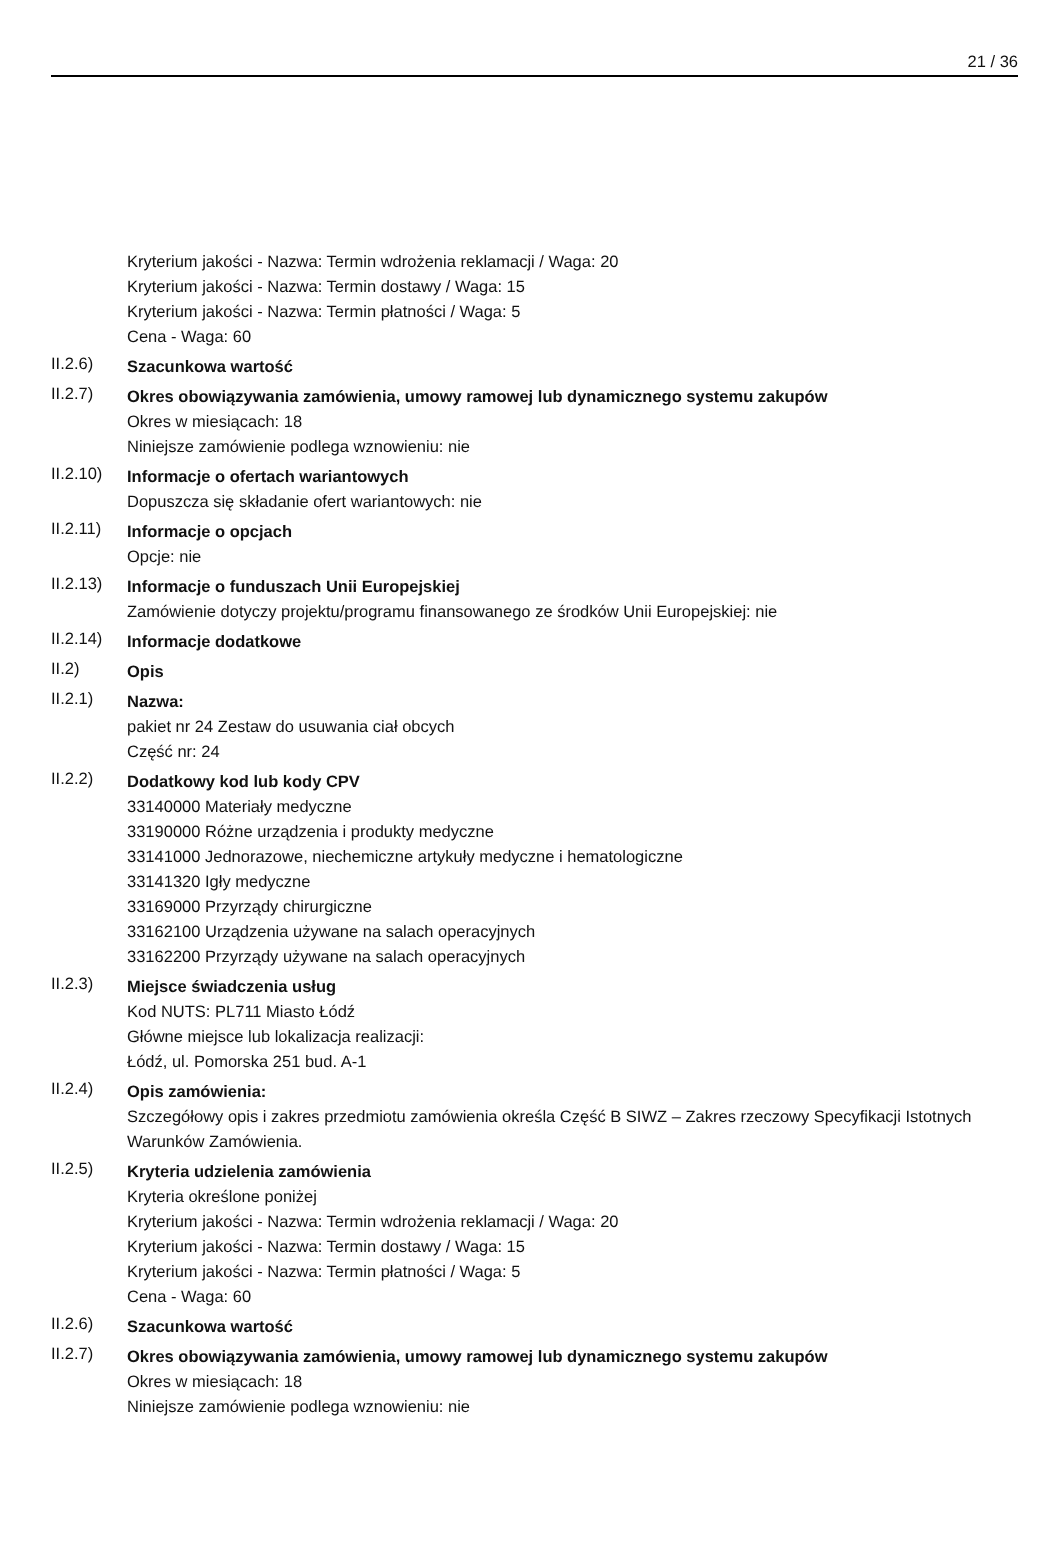21 / 36
Kryterium jakości - Nazwa: Termin wdrożenia reklamacji / Waga: 20
Kryterium jakości - Nazwa: Termin dostawy / Waga: 15
Kryterium jakości - Nazwa: Termin płatności / Waga: 5
Cena - Waga: 60
II.2.6)
Szacunkowa wartość
II.2.7)
Okres obowiązywania zamówienia, umowy ramowej lub dynamicznego systemu zakupów
Okres w miesiącach: 18
Niniejsze zamówienie podlega wznowieniu: nie
II.2.10)
Informacje o ofertach wariantowych
Dopuszcza się składanie ofert wariantowych: nie
II.2.11)
Informacje o opcjach
Opcje: nie
II.2.13)
Informacje o funduszach Unii Europejskiej
Zamówienie dotyczy projektu/programu finansowanego ze środków Unii Europejskiej: nie
II.2.14)
Informacje dodatkowe
II.2)
Opis
II.2.1)
Nazwa:
pakiet nr 24 Zestaw do usuwania ciał obcych
Część nr: 24
II.2.2)
Dodatkowy kod lub kody CPV
33140000 Materiały medyczne
33190000 Różne urządzenia i produkty medyczne
33141000 Jednorazowe, niechemiczne artykuły medyczne i hematologiczne
33141320 Igły medyczne
33169000 Przyrządy chirurgiczne
33162100 Urządzenia używane na salach operacyjnych
33162200 Przyrządy używane na salach operacyjnych
II.2.3)
Miejsce świadczenia usług
Kod NUTS: PL711 Miasto Łódź
Główne miejsce lub lokalizacja realizacji:
Łódź, ul. Pomorska 251 bud. A-1
II.2.4)
Opis zamówienia:
Szczegółowy opis i zakres przedmiotu zamówienia określa Część B SIWZ – Zakres rzeczowy Specyfikacji Istotnych Warunków Zamówienia.
II.2.5)
Kryteria udzielenia zamówienia
Kryteria określone poniżej
Kryterium jakości - Nazwa: Termin wdrożenia reklamacji / Waga: 20
Kryterium jakości - Nazwa: Termin dostawy / Waga: 15
Kryterium jakości - Nazwa: Termin płatności / Waga: 5
Cena - Waga: 60
II.2.6)
Szacunkowa wartość
II.2.7)
Okres obowiązywania zamówienia, umowy ramowej lub dynamicznego systemu zakupów
Okres w miesiącach: 18
Niniejsze zamówienie podlega wznowieniu: nie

(INSTRUCTIONS FOR THE TASK): Check each line in the records above for the word "Część". Return those that have it.

(EXERCISE SOLUTION):
Część nr: 24
Szczegółowy opis i zakres przedmiotu zamówienia określa Część B SIWZ – Zakres rzeczowy Specyfikacji Istotnych Warunków Zamówienia.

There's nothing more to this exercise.